On Wednesday, a federal appeals court in Cincinnati threw the case out of court.
“Whatever the individual right to keep and bear arms might entail, it does not authorize an unlicensed individual to possess unregistered machine guns for personal use,” said the three-judge panel of the Sixth US Circuit Court of Appeals.
Richard Hamblen was arrested in 2004 by federal firearms agents and charged with possession of nine unregistered machine guns.
Second Amendment argued
At trial and in his appeal, Mr. Hamblen argued that he and his soldiers had a Second Amendment right as members of the state militia to possess military-grade weapons. He said Tennessee’s state guard arsenal included only 21 M-16 rifles for 3,500 volunteer soldiers.
Concerned that his unit, the 201st Military Police Battalion, might get called into active duty, Hamblen obtained gun conversion kits to make semi-automatic rifles into fully automatic rifles. At least one machine gun was used in a training exercise.
Confronted by federal agents, Hamblen told the truth. He showed the unregistered machine guns to the authorities and informed them that he was merely exercising his Second Amendment right to keep and bear arms.

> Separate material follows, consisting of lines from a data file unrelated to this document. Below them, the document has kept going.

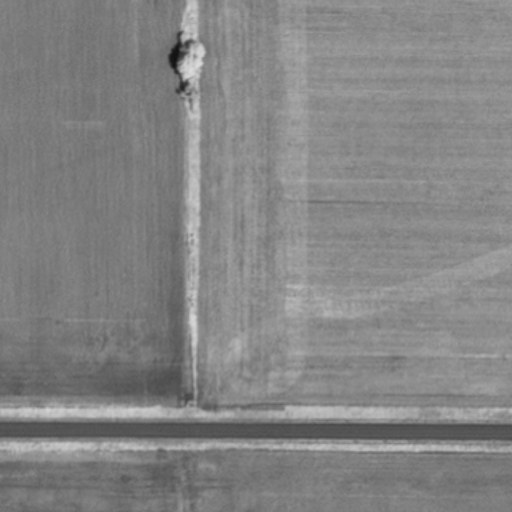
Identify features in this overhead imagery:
crop: (256, 206)
road: (256, 421)
crop: (254, 472)
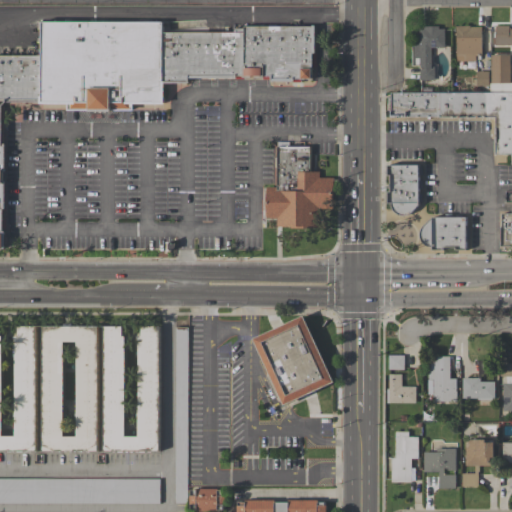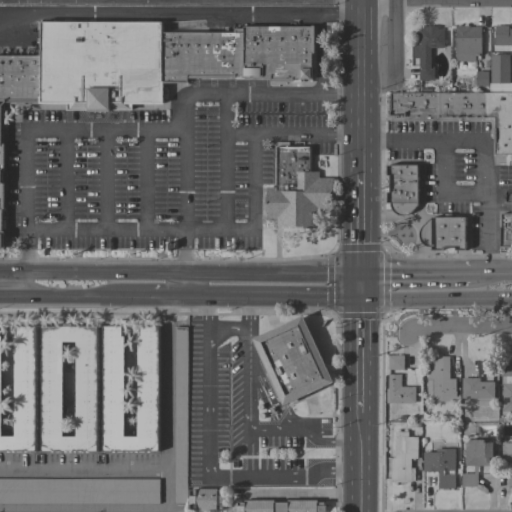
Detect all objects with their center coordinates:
road: (180, 9)
building: (503, 34)
building: (502, 35)
building: (467, 42)
road: (394, 43)
building: (466, 43)
building: (426, 48)
building: (429, 48)
building: (240, 53)
building: (143, 62)
building: (102, 64)
building: (20, 78)
building: (481, 78)
building: (467, 102)
building: (466, 103)
road: (185, 110)
road: (226, 112)
road: (33, 128)
road: (226, 133)
road: (362, 136)
road: (484, 146)
building: (2, 169)
road: (68, 177)
road: (105, 178)
building: (401, 187)
building: (403, 187)
building: (297, 189)
road: (442, 189)
building: (296, 190)
road: (253, 193)
road: (136, 228)
road: (164, 228)
building: (505, 228)
building: (506, 229)
building: (442, 231)
building: (444, 232)
road: (180, 271)
road: (415, 271)
road: (490, 271)
traffic signals: (360, 272)
road: (28, 284)
road: (360, 284)
road: (14, 297)
road: (69, 297)
road: (138, 297)
road: (263, 297)
traffic signals: (360, 297)
road: (436, 297)
road: (461, 327)
road: (360, 355)
building: (292, 359)
building: (293, 360)
building: (394, 361)
building: (395, 361)
building: (440, 379)
building: (439, 380)
building: (478, 383)
building: (506, 385)
building: (18, 387)
building: (67, 387)
building: (69, 387)
building: (506, 387)
building: (477, 388)
building: (129, 389)
building: (131, 390)
building: (398, 390)
building: (399, 390)
building: (22, 392)
building: (180, 415)
building: (181, 415)
road: (249, 421)
building: (477, 452)
building: (402, 456)
building: (403, 456)
building: (476, 458)
building: (507, 458)
road: (207, 461)
building: (507, 461)
road: (360, 462)
building: (440, 465)
building: (441, 465)
road: (166, 466)
building: (468, 479)
building: (79, 490)
building: (79, 490)
building: (205, 499)
building: (207, 499)
building: (280, 505)
building: (281, 506)
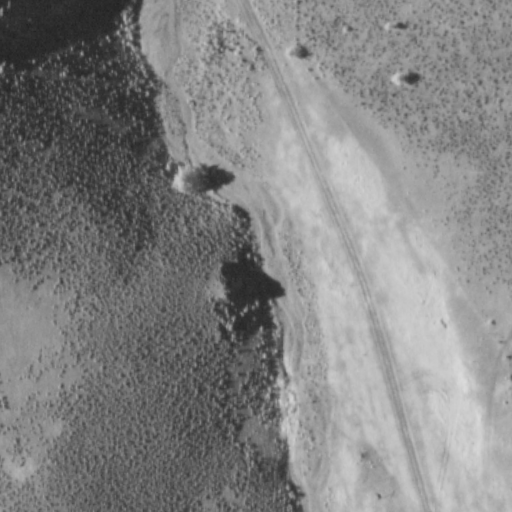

“I wasn’t really consciously setting out to challenge the law and authority, but I figured I’d be on good constitutional footing,” he said in an interview. “It seemed like a good idea at the time – would I do it again? No.”
Hamblen, who runs a mirror and glass business in Memphis, was convicted and served 13 months in prison. He says he’s spent roughly $50,000 on legal fees.
Hamblen had asked the Sixth Circuit judges to endorse his view that all gun control laws are unconstitutional. “If a person can afford to buy it, they can have it,” he says.
Supreme Court has said gun rights may be limited
It is a position that runs counter to the majority view in the US Supreme Court’s 2008 gun rights ruling in District of Columbia v. Heller. In that case, the court struck down a ban on handguns in Washington, D.C., and declared that the Second Amendment protects an individual right to keep and bear arms. But the high court went on to suggest that individual gun rights are not unlimited and could be subject to reasonable regulations.
Both the Eighth Circuit in St. Louis and the Ninth Circuit in San Francisco have held that individuals do not enjoy a Second Amendment right to possess unregistered machine guns.
Hamblen is not impressed by these rulings. “If the founders had intended for there to be reasonable restrictions on the Second Amendment they would have put that in the language [of the amendment],” he said. “They were certainly capable of writing ‘unreasonable’ into the Fourth Amendment when it talks about unreasonable searches and seizures.”
Hamblen says he’s not surprised that he lost at the appeals court. But he says he is surprised that he’s received no help from gun-rights advocates. “They are treating me like I’m a skunk at the picnic,” he said.
As for his case, he plans to fight on. He says his lawyer is preparing a final appeal, a petition to the US Supreme Court. “Why stop now? I’ve already done the hard part. I’ve already done my time,” Hamblen says. “All they can do is say no.”